TASK ITEM » Every line of the entries below that mentions "prior" is to be copied out.

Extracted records
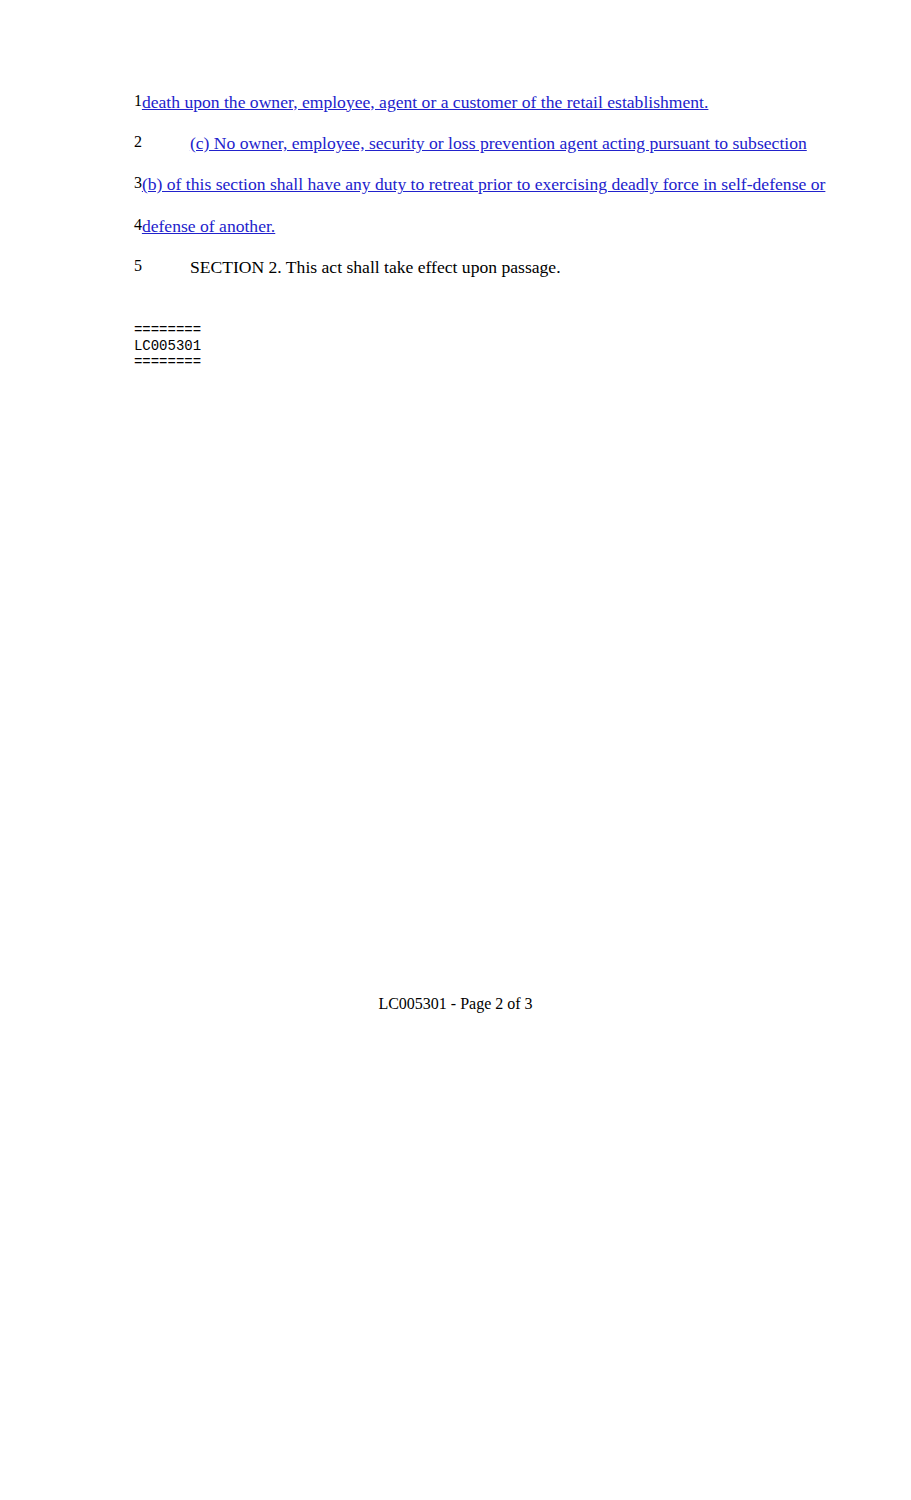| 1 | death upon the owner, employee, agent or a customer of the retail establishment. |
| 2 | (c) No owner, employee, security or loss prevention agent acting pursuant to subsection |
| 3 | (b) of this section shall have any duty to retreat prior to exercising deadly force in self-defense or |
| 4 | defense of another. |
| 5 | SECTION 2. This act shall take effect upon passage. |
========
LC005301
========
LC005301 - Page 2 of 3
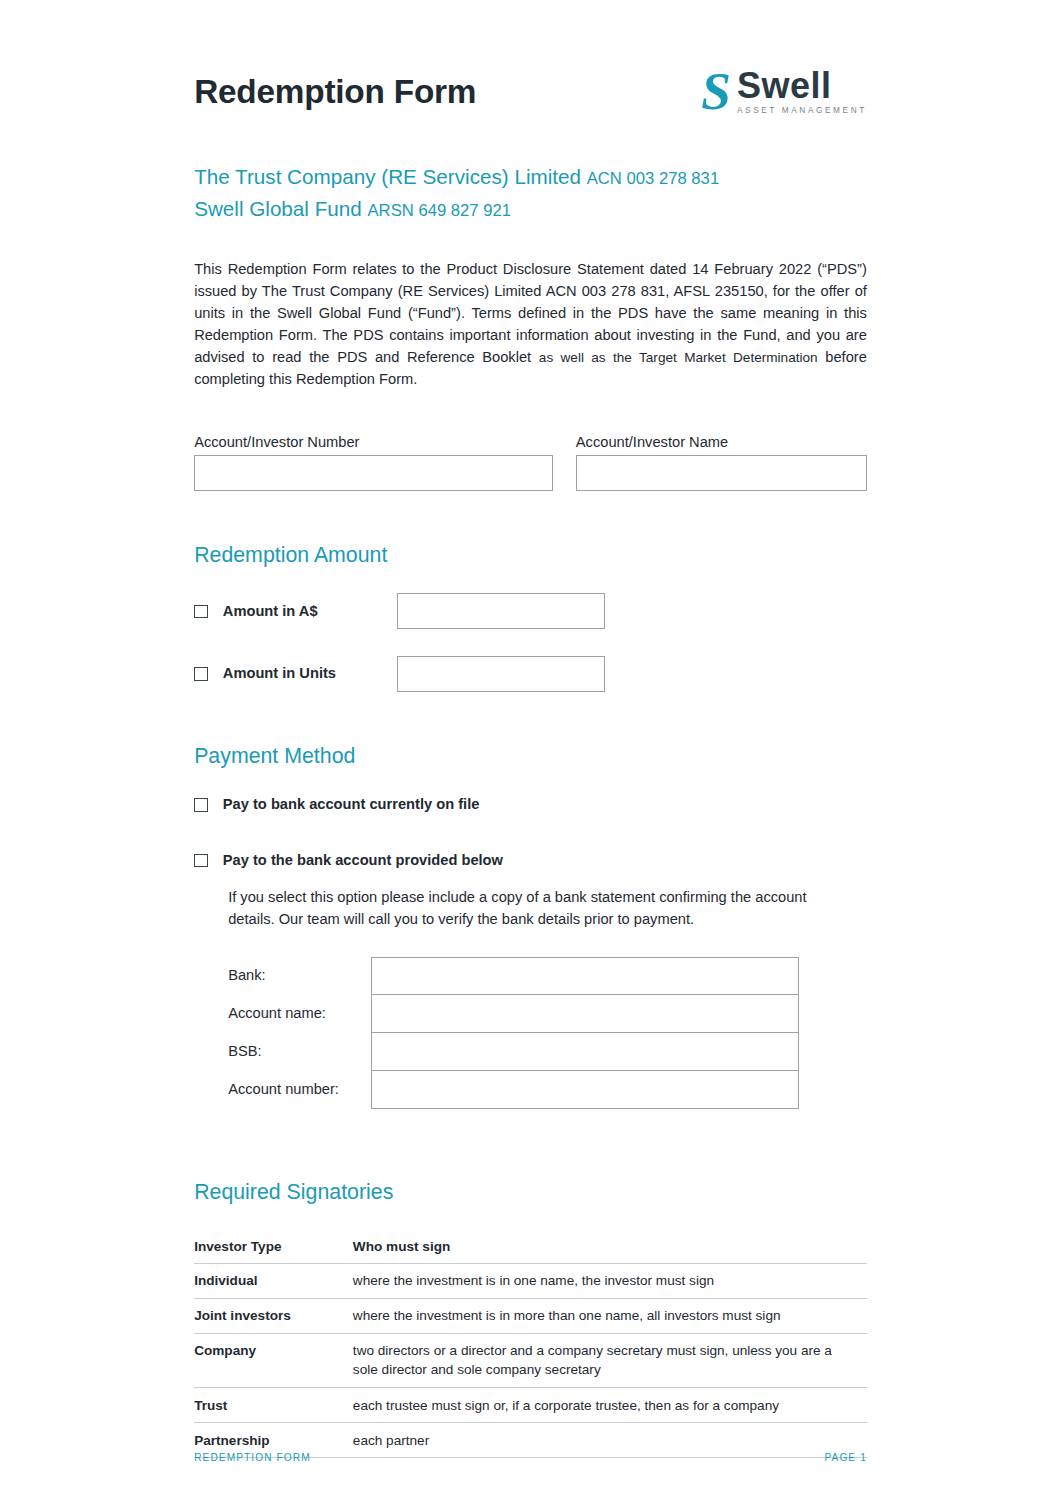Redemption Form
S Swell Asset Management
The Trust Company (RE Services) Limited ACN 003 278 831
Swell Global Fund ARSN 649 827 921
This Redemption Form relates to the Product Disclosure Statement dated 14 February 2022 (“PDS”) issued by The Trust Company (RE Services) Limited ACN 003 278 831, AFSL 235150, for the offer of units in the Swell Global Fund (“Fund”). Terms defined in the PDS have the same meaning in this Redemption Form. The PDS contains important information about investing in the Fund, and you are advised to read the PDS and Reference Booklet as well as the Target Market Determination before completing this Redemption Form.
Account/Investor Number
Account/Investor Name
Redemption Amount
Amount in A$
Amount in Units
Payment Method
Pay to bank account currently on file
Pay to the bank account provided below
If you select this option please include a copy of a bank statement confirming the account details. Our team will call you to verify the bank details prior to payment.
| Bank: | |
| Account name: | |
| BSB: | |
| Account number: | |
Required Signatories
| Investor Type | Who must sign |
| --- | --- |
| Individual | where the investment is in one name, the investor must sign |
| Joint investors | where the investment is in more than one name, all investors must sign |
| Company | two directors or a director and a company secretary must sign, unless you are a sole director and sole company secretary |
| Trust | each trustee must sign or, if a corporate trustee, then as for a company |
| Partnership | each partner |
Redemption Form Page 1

EXPECTED OUTPUT »
| 3 | (b) of this section shall have any duty to retreat prior to exercising deadly force in self-defense or |
If you select this option please include a copy of a bank statement confirming the account details. Our team will call you to verify the bank details prior to payment.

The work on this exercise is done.